The Labour government’s u-turn on freebies, its disclosure last night that it will no longer accept donations for clothes, is an admission that it has got it wrong. But ‘wrong’ in which sense of the word? Wrong in that they admit that they committed an error, or wrong in that they have behaved immorally? Their language would suggest very much the former.
Nearly two-thirds of all voters say Starmer’s decision to accept freebies for his wife was unacceptable
Keir Starmer’s allies concede that there was a ‘perception’ issue after the Prime Minister accepted clothing worth and spectacles together worth more than £18,000. This has been accompanied by similar gifts accepted by Rachel Reeves, the chancellor, and Angela Rayner, the deputy prime minister. Starmer, Reeves and Rayner all made clear last night that they will stop taking donations for clothes now that they are in office.
On its front page this morning, the Times says this u-turn represents ‘a significant reversal by Starmer’. But is it really? This decision will only apply to clothing and glasses, not to hospitality and other similar donations. This distinction is being made, no doubt, because the clothes donations have generated the greatest outrage, and presumably, the consequent drop in opinion poll ratings. This lies at the heart of this ‘significant reversal’. Labour is undertaking it not because they feel bad over the tawdry affair, but because it looks bad.
This decision exposes the amorality at the heart of the government. Starmer has previously defended the £100,000 he received in donations for clothing, gifts and hospitality by insisting that they were all properly declared. He was playing by the rules, so to speak. That is the defence one would expect from a cold, calculating lawyer. He makes an implicit, clinical distinction between illegality and immorality.
He will presumably still go to his Arsenal games for free and accept similar indecorous munificence, just as long as that doesn’t unfavourably affect his poll ratings or imperil his position: a new YouGov poll has found that one in seven of those who voted for Labour three months ago now regret doing so. Nearly two-thirds of all voters say Starmer’s decision to accept freebies for his wife was unacceptable.
For means of self-preservation, Starmer needs no more diverting chit-chat about free clothes that might arouse accusations of sleaze. As one cabinet minister told the Times: ‘He needs people who will make sure there’s not a distraction around this kind of thing so he can focus on the big issues.’
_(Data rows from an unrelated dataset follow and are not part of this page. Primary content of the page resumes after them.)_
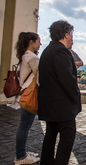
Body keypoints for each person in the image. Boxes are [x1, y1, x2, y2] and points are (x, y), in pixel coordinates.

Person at [38, 20, 81, 164]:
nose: (72, 37)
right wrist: (76, 95)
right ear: (66, 34)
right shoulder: (60, 51)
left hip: (50, 104)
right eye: (71, 34)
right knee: (68, 136)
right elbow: (67, 79)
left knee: (50, 135)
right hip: (61, 106)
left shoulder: (48, 50)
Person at [14, 32, 41, 165]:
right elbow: (40, 78)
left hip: (23, 92)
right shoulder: (32, 57)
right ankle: (20, 156)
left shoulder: (25, 55)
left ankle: (22, 153)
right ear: (31, 42)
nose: (40, 44)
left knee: (24, 125)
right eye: (38, 41)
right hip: (29, 93)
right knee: (24, 126)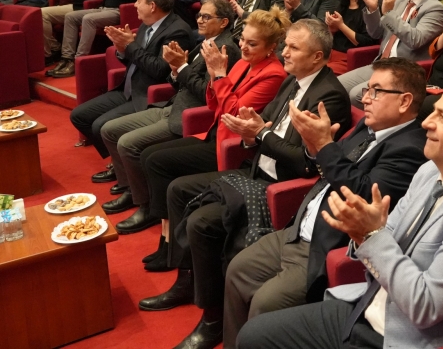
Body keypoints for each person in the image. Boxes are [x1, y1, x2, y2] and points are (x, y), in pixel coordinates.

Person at [236, 77, 443, 349]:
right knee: (253, 335)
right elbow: (387, 233)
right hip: (368, 305)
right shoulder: (430, 171)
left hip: (402, 337)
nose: (426, 122)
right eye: (433, 112)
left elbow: (425, 306)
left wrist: (369, 235)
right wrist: (362, 232)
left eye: (442, 117)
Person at [139, 19, 351, 323]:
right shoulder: (293, 80)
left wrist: (260, 134)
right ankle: (186, 280)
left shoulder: (328, 96)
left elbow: (306, 162)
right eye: (286, 45)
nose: (285, 52)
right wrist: (252, 132)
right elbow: (260, 123)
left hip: (281, 187)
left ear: (317, 56)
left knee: (200, 222)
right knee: (177, 189)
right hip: (255, 170)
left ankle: (212, 317)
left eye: (293, 48)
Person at [220, 58, 429, 349]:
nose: (365, 98)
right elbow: (326, 165)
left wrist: (324, 146)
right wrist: (313, 146)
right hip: (299, 229)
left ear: (405, 101)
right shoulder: (367, 127)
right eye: (367, 89)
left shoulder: (410, 148)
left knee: (266, 304)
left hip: (325, 246)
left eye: (376, 91)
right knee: (237, 269)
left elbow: (362, 195)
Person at [133, 9, 294, 245]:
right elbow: (214, 103)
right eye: (242, 40)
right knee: (149, 155)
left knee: (158, 162)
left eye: (252, 44)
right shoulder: (243, 63)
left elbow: (234, 113)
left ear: (271, 47)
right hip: (214, 133)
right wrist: (213, 76)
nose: (243, 47)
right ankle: (165, 231)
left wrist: (219, 75)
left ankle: (167, 239)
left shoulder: (273, 74)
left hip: (233, 146)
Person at [99, 0, 241, 224]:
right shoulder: (204, 42)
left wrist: (182, 67)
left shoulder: (226, 49)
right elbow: (181, 82)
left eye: (206, 17)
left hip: (190, 116)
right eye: (199, 15)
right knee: (109, 129)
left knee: (127, 143)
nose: (200, 20)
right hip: (172, 106)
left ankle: (146, 206)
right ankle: (130, 189)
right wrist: (176, 70)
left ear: (224, 22)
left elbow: (208, 93)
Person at [71, 0, 193, 171]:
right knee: (79, 116)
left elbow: (159, 70)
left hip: (146, 94)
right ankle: (119, 161)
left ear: (152, 6)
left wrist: (130, 46)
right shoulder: (146, 25)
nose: (134, 5)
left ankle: (120, 167)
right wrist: (122, 50)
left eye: (138, 1)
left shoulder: (177, 31)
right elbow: (135, 59)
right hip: (127, 88)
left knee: (100, 125)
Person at [336, 0, 443, 103]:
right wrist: (372, 9)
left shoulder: (435, 9)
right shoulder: (399, 1)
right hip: (382, 64)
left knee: (357, 94)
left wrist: (388, 13)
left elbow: (415, 40)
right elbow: (375, 33)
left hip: (403, 70)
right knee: (336, 87)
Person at [326, 0, 381, 74]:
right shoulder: (342, 6)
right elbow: (332, 38)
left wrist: (341, 25)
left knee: (317, 75)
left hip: (350, 59)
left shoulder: (369, 9)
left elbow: (367, 42)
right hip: (330, 54)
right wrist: (332, 28)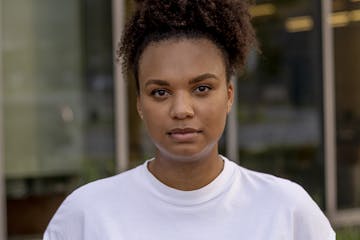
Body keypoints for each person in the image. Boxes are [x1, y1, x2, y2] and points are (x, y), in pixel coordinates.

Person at [44, 0, 336, 239]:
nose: (182, 109)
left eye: (202, 88)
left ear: (229, 95)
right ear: (139, 104)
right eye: (160, 91)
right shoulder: (87, 215)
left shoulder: (286, 210)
This u-turn has been prompted not by morality, but by expedience. He and his government show regret, but not remorse. One thinks of a cat caught on the kitchen table, its head in the butter dish. It looks alarmed, scared it has been found out. But it’s not sorry. Cats have no morality. They fear only repercussions. This is how Starmer and his cohorts are behaving.
Some protest that this whole affair is mere tittle-tattle, a distraction from vastly more important matters such the cost of living, the NHS, the growing rate of public borrowing, and so on. And the Labour government is making decisions with far more profound and potentially longer-lasting consequences, they say, such as the inflation-busting pay awards made to doctors and train drivers.
All this is true. But morality matters. It may not be appreciated, being by its nature an invisible force, but morality drives politics. For decades people have voted Labour on the tacit understanding that they are more caring and decent. This is why people, especially celebrities, are keen to boast that they support Labour: to demonstrate that they are more compassionate and virtuous souls. In contrast, to pronounce oneself a Conservative voter is to risk social death. This is the ‘nasty party’ after all, the party of sleaze and ‘back to basics’ hypocrisy.
Until now. And those from the oldish Labour guard, those with some integrity, know it well. Lord Blunkett, the former home secretary, has said that Starmer risked accusations of double-standards after repeatedly attacking the Conservatives over scandals while in opposition. ‘“One rule for them and one law for the rest of us”, which we used in opposition, applies equally to us,’ he said this week. Meanwhile, it has emerged this morning that David Lammy, the foreign secretary, took £10,000 from a Saudi-supporting PR executive months before he became foreign secretary. So much for cleaner-than-clean, holier-thou-than politics.
Other Labour members are as incandescent as Blunkett. As one MP told the Daily Telegraph today: ‘Loads of us are livid. This is what hypocrisy looks like.’ Yet even here the language of amorality shows through here: ‘looks like’. It matters less if a moral wrong has been committed, whether politicians have been behaving in an unbefitting or compromising manner. What matters more are the optics and the consequences. It’s not fear of doing wrong, it’s the fear of being judged as wrong.